- [EXERCISE AIM]: Transcribe verbatim the lines of the listing below, from the line containing "スタバでワッフルを注文した女性。しかしその後、SNS" through the final line of the listing, inclusive.

---

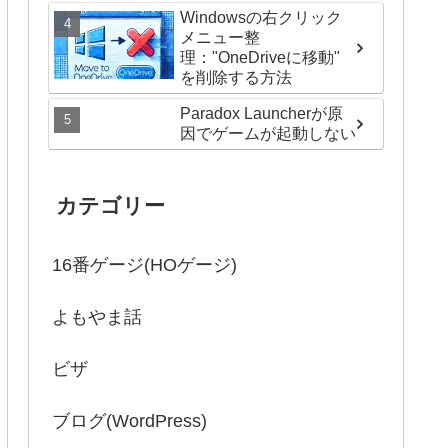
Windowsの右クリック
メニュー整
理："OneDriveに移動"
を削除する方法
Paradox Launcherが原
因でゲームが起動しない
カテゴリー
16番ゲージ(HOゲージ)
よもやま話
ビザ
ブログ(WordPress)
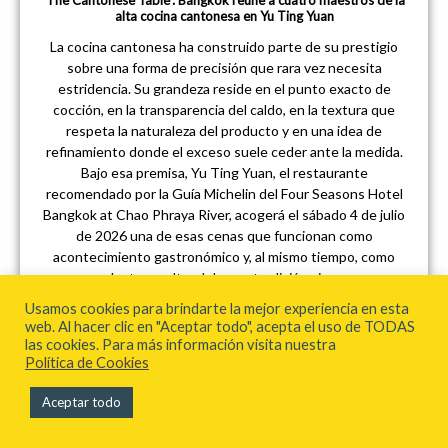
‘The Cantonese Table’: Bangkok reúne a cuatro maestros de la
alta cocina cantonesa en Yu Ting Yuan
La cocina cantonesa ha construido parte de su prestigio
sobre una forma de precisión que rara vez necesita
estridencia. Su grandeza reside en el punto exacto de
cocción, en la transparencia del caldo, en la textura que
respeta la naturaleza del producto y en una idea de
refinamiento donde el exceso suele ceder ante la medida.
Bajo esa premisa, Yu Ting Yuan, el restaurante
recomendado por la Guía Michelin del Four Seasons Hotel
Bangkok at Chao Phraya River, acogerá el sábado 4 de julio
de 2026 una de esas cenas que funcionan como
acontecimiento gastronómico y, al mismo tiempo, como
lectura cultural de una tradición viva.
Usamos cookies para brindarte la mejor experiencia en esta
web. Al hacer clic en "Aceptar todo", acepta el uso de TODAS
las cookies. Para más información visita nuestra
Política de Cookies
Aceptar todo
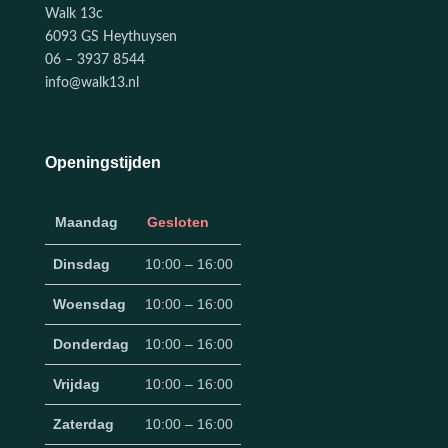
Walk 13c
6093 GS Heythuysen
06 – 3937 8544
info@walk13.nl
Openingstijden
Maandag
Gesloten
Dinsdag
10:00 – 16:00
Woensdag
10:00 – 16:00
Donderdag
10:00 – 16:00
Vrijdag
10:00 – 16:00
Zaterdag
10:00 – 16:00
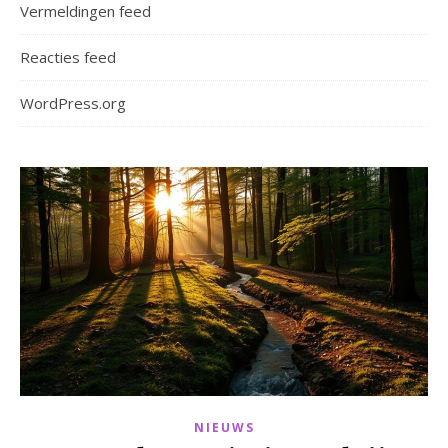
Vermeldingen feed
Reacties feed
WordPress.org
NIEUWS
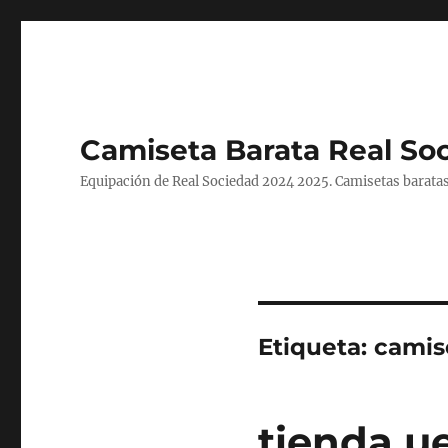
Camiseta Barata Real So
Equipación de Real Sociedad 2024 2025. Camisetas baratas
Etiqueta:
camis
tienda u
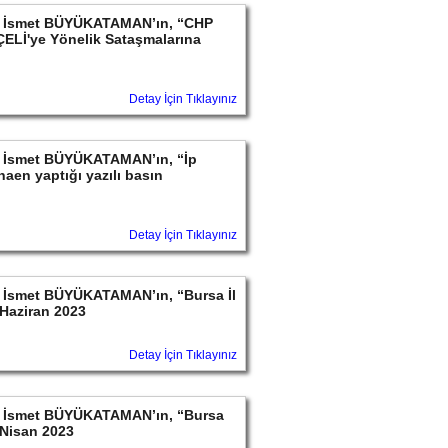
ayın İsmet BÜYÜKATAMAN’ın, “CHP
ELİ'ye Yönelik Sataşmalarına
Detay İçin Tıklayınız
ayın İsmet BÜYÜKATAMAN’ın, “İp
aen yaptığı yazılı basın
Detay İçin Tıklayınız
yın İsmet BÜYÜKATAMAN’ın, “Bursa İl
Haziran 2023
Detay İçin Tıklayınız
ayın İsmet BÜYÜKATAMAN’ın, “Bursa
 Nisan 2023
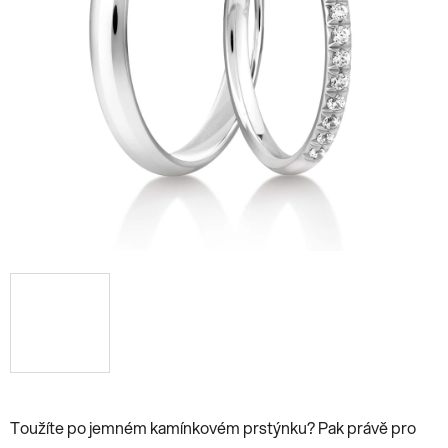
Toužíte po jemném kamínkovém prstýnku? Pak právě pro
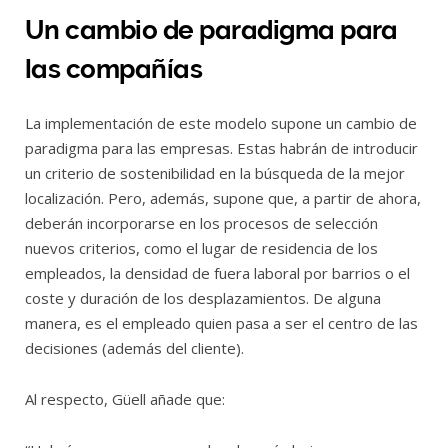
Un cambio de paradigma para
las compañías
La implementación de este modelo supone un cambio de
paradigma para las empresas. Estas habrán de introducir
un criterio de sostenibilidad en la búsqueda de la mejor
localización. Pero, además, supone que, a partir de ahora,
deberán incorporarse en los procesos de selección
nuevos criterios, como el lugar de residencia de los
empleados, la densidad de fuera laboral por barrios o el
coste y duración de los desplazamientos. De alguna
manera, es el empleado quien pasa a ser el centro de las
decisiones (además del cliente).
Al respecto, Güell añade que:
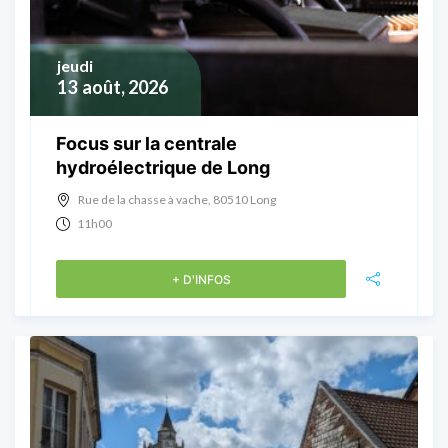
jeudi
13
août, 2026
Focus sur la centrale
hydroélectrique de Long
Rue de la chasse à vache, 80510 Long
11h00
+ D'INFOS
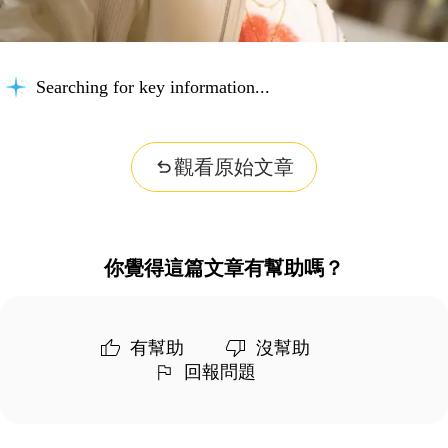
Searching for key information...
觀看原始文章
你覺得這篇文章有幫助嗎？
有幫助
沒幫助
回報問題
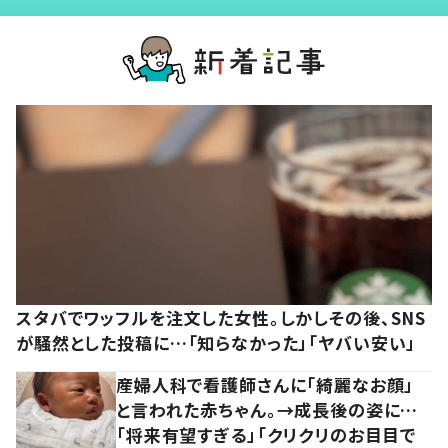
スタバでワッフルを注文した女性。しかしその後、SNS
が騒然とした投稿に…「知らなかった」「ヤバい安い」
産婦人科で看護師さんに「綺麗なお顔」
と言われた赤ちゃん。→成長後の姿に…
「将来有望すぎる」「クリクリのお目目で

---

- [REPLY]:
スタバでワッフルを注文した女性。しかしその後、SNS
が騒然とした投稿に…「知らなかった」「ヤバい安い」
産婦人科で看護師さんに「綺麗なお顔」
と言われた赤ちゃん。→成長後の姿に…
「将来有望すぎる」「クリクリのお目目で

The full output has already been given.